Critics of the nonprofits rankings of state and local tax burdens note that it leaves out the amount paid by North Carolinians in federal taxes.

That's important because the Internal Revenue Service allows you to deduct your state and local taxes from your income when filing. For states such as North Carolina that rely heavily on a state income tax that means a reduced federal tax burden.

That would affect North Carolina's overall tax burden compared to other states.

"Compared to the rest of the Southeast, North Carolina is probably one of the biggest beneficiaries of the state and local tax deduction," said Gerald Prante, an economist with the Tax Foundation. "But nationwide, it's probably not that high. Almost all of the states in the Northeast benefit more."

The Tax Foundation does not account for the deduction in its rankings because of the complexity of the calculations and a lack of good data, Prante said.

The amount the deduction benefits individual taxpayers depends on how much they earn. Taxpayers who earn less and don't itemize their expenses don't benefit, but those in the middle and upper class who itemize do, as long as they aren't affected by the alternative minimum tax.

State tax burdens in the Southeast

North Carolina has a higher tax burden than most Southeastern states.

But it has not been ranked the highest among the dozen states considered to be part of the Southeast by the Tax Foundation, a Washington-based nonprofit.

Using as its guide the states considered Southeastern by the U.S. Bureau of Economic Analysis, the foundation has ranked North Carolina between the fourth and second Southeast states in terms of tax burden since 1977.

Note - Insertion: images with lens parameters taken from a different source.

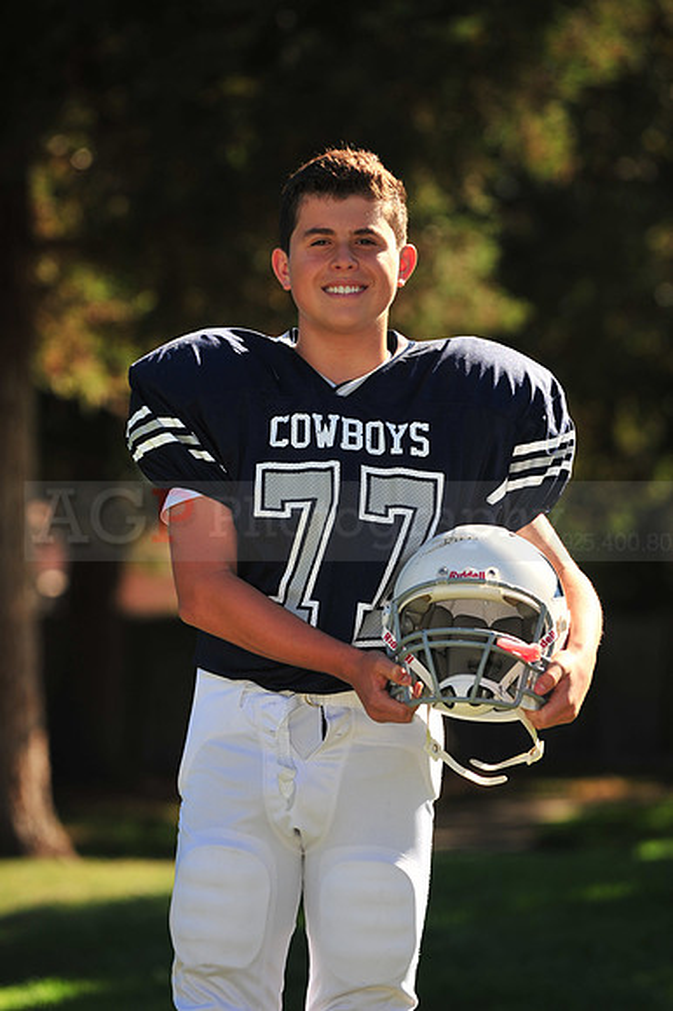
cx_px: 336
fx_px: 4913
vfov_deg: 11.8
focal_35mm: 175
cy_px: 506
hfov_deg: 7.8
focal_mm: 175
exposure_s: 1/1000
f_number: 4.5
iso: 200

A recent ad targeting Democratic Senate candidate Kay Hagan cited research by the Tax Foundation, among others, to back its claim that budgets she helped write "pushed North Carolina to the highest taxes in the Southeast."

In 2002, the year before Hagan became a co-chair of the Senate appropriations committee, the Tax Foundation ranked North Carolina the third highest state in the Southeast, below Kentucky and Arkansas.

Over the following five years, North Carolina remained in the top three, but it was never in the top spot.

In 2008, it dropped to fourth, below Arkansas, Georgia and Virginia.

Still, it was close. The differences between the rankings were often based on a tenth of a percent and the states were only a few slots apart in the overall rankings.